──────── DATA EXTRACTS
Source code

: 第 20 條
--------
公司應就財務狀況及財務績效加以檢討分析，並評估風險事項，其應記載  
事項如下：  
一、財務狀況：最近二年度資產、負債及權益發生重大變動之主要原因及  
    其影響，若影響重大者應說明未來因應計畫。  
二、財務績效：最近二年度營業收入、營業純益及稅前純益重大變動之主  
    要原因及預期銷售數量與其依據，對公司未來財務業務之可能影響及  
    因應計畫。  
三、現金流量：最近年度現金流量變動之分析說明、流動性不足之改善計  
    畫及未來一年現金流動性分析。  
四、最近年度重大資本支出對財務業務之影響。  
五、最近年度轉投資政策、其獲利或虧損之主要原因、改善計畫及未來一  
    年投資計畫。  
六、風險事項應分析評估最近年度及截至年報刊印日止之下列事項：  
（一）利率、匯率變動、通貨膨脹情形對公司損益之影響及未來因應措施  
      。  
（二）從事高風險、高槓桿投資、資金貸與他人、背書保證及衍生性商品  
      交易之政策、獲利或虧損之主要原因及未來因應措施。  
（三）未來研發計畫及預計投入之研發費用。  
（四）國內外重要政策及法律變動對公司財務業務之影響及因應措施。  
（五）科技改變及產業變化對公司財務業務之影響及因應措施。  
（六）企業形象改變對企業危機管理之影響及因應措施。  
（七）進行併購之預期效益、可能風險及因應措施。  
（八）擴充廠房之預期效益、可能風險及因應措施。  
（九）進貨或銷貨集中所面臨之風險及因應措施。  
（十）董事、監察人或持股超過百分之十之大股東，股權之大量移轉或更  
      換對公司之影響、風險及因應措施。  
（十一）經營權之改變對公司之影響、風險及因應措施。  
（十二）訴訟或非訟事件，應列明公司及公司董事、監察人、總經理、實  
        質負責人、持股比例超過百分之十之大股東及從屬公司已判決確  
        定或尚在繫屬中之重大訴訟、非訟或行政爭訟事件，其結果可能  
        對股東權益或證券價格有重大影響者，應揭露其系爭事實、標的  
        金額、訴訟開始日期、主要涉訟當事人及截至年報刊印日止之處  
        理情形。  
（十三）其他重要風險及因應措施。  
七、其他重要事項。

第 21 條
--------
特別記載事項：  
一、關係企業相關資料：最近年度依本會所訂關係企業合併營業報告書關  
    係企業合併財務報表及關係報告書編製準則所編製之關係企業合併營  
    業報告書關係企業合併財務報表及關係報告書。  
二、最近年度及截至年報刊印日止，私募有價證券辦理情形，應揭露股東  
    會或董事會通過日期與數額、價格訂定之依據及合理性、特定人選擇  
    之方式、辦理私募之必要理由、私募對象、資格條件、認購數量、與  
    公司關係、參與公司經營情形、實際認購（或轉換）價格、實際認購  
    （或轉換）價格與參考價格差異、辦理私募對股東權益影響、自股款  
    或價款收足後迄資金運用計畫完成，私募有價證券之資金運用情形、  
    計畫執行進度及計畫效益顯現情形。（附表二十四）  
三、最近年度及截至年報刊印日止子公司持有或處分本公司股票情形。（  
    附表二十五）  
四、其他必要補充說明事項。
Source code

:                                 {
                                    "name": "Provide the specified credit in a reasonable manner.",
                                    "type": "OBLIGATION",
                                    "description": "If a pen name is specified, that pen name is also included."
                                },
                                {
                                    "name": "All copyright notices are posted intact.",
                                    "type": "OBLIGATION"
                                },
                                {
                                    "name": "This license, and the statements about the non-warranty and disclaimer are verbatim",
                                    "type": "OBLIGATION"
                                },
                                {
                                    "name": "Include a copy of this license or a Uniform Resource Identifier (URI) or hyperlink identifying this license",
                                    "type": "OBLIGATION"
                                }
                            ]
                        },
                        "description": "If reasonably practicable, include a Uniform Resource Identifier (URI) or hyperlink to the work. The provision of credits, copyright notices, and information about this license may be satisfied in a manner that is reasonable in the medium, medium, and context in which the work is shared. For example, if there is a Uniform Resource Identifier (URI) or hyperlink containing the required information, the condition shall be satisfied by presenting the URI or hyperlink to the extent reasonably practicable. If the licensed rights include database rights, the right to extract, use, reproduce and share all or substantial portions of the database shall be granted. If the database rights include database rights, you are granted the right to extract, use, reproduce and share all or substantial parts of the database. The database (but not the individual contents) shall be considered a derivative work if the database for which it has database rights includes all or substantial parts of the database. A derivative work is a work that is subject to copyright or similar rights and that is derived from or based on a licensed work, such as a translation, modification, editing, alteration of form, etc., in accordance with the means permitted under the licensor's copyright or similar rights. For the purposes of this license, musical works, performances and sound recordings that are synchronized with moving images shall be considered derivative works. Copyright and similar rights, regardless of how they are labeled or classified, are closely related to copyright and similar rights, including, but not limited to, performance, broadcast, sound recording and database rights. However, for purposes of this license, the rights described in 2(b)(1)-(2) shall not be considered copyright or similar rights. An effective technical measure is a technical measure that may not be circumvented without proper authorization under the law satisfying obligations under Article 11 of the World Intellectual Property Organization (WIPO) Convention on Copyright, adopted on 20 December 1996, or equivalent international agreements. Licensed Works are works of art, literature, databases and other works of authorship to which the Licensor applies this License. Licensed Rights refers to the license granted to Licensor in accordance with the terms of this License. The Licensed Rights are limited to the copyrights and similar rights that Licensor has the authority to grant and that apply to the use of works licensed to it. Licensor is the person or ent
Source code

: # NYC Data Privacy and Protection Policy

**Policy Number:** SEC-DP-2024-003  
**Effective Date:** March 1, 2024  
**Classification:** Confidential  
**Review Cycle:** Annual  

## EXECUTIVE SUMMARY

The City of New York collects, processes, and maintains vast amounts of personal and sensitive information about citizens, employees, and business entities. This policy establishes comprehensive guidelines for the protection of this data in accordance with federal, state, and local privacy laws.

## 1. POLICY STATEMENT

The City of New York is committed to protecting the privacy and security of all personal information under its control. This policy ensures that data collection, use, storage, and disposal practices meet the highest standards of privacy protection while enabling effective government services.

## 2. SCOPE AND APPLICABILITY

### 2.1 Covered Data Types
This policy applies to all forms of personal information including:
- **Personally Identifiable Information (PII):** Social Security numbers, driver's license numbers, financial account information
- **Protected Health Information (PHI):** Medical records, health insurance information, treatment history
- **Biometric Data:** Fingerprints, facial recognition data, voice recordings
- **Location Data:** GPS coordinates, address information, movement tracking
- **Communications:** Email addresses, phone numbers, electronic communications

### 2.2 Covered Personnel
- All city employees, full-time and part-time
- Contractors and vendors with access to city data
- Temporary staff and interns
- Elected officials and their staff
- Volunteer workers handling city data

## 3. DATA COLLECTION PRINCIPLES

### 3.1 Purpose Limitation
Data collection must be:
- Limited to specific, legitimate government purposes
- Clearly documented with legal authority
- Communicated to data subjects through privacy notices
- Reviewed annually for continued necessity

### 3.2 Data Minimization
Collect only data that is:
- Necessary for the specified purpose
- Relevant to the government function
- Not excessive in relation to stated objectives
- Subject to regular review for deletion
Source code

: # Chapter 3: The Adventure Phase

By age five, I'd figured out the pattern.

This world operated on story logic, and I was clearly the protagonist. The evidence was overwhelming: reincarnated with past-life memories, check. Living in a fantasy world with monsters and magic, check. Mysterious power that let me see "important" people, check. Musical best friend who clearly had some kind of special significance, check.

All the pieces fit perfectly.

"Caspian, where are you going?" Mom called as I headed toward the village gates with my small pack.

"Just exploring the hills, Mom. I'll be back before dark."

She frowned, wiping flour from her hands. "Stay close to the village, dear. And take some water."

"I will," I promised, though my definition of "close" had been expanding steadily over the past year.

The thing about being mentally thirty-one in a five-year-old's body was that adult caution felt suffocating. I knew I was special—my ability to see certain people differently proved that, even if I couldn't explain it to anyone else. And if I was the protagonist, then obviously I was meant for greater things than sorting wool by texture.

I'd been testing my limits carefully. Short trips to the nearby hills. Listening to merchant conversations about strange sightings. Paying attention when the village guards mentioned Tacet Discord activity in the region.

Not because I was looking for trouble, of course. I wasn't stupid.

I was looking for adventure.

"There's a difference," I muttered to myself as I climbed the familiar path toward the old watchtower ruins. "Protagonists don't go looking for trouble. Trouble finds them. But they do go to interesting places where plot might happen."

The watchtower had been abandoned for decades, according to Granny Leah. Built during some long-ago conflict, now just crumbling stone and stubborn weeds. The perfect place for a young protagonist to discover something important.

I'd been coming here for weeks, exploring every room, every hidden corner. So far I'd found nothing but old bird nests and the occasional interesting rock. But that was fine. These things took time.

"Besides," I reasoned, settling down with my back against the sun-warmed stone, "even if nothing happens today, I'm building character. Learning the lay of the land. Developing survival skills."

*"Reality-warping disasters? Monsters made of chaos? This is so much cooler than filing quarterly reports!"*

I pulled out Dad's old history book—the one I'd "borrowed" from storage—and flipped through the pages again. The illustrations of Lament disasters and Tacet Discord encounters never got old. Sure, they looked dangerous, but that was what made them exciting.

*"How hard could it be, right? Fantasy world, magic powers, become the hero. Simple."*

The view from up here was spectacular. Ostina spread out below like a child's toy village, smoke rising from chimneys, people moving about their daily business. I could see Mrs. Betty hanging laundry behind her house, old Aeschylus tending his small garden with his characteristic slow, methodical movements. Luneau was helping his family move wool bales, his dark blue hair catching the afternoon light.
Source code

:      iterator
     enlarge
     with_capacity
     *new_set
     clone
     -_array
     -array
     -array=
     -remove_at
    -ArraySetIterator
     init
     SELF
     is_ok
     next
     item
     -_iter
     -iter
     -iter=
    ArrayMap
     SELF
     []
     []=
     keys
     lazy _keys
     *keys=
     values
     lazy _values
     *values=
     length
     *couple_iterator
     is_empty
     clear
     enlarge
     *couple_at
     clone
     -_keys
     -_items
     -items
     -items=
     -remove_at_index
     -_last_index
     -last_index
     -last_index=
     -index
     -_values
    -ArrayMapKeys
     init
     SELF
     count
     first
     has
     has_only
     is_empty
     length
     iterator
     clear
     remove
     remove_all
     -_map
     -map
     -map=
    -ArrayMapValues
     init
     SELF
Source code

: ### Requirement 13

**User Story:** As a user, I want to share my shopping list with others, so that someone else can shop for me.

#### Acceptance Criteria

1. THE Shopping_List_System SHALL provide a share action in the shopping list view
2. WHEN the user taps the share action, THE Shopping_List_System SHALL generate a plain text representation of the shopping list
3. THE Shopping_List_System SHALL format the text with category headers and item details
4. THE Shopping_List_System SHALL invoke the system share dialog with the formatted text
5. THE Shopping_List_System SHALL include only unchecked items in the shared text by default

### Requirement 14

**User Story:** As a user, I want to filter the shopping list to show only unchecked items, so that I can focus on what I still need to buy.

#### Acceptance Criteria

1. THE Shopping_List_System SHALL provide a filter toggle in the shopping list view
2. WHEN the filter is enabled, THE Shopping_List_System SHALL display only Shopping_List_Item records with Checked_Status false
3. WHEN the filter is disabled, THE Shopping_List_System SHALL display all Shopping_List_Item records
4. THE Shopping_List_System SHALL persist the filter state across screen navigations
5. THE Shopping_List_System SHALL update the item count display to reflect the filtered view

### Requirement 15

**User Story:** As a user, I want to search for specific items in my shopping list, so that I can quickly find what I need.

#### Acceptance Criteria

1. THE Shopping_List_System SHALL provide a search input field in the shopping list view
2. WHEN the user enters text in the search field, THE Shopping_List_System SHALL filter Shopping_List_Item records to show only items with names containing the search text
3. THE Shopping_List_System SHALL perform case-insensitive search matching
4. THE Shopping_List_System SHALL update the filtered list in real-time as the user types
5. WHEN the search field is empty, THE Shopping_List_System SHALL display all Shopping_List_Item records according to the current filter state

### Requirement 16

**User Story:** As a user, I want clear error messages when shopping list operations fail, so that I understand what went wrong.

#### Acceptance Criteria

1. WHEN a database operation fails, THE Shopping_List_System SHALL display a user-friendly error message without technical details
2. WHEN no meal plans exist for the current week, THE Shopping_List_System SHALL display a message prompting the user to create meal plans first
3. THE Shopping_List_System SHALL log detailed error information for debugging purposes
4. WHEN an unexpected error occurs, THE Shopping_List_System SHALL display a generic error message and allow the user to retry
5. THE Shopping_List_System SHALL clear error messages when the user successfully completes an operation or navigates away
────────────────
WHAT THE TASK REQUIRES: From the first line of the data above to the line holding "三、最近年度及截至年報刊印日止子公司持有或處分本公司股票情形。（", reproduce each line exactly; emit no other lines.

SOLUTION FOR THIS PROBLEM:
Source code

: 第 20 條
--------
公司應就財務狀況及財務績效加以檢討分析，並評估風險事項，其應記載  
事項如下：  
一、財務狀況：最近二年度資產、負債及權益發生重大變動之主要原因及  
    其影響，若影響重大者應說明未來因應計畫。  
二、財務績效：最近二年度營業收入、營業純益及稅前純益重大變動之主  
    要原因及預期銷售數量與其依據，對公司未來財務業務之可能影響及  
    因應計畫。  
三、現金流量：最近年度現金流量變動之分析說明、流動性不足之改善計  
    畫及未來一年現金流動性分析。  
四、最近年度重大資本支出對財務業務之影響。  
五、最近年度轉投資政策、其獲利或虧損之主要原因、改善計畫及未來一  
    年投資計畫。  
六、風險事項應分析評估最近年度及截至年報刊印日止之下列事項：  
（一）利率、匯率變動、通貨膨脹情形對公司損益之影響及未來因應措施  
      。  
（二）從事高風險、高槓桿投資、資金貸與他人、背書保證及衍生性商品  
      交易之政策、獲利或虧損之主要原因及未來因應措施。  
（三）未來研發計畫及預計投入之研發費用。  
（四）國內外重要政策及法律變動對公司財務業務之影響及因應措施。  
（五）科技改變及產業變化對公司財務業務之影響及因應措施。  
（六）企業形象改變對企業危機管理之影響及因應措施。  
（七）進行併購之預期效益、可能風險及因應措施。  
（八）擴充廠房之預期效益、可能風險及因應措施。  
（九）進貨或銷貨集中所面臨之風險及因應措施。  
（十）董事、監察人或持股超過百分之十之大股東，股權之大量移轉或更  
      換對公司之影響、風險及因應措施。  
（十一）經營權之改變對公司之影響、風險及因應措施。  
（十二）訴訟或非訟事件，應列明公司及公司董事、監察人、總經理、實  
        質負責人、持股比例超過百分之十之大股東及從屬公司已判決確  
        定或尚在繫屬中之重大訴訟、非訟或行政爭訟事件，其結果可能  
        對股東權益或證券價格有重大影響者，應揭露其系爭事實、標的  
        金額、訴訟開始日期、主要涉訟當事人及截至年報刊印日止之處  
        理情形。  
（十三）其他重要風險及因應措施。  
七、其他重要事項。

第 21 條
--------
特別記載事項：  
一、關係企業相關資料：最近年度依本會所訂關係企業合併營業報告書關  
    係企業合併財務報表及關係報告書編製準則所編製之關係企業合併營  
    業報告書關係企業合併財務報表及關係報告書。  
二、最近年度及截至年報刊印日止，私募有價證券辦理情形，應揭露股東  
    會或董事會通過日期與數額、價格訂定之依據及合理性、特定人選擇  
    之方式、辦理私募之必要理由、私募對象、資格條件、認購數量、與  
    公司關係、參與公司經營情形、實際認購（或轉換）價格、實際認購  
    （或轉換）價格與參考價格差異、辦理私募對股東權益影響、自股款  
    或價款收足後迄資金運用計畫完成，私募有價證券之資金運用情形、  
    計畫執行進度及計畫效益顯現情形。（附表二十四）  
三、最近年度及截至年報刊印日止子公司持有或處分本公司股票情形。（  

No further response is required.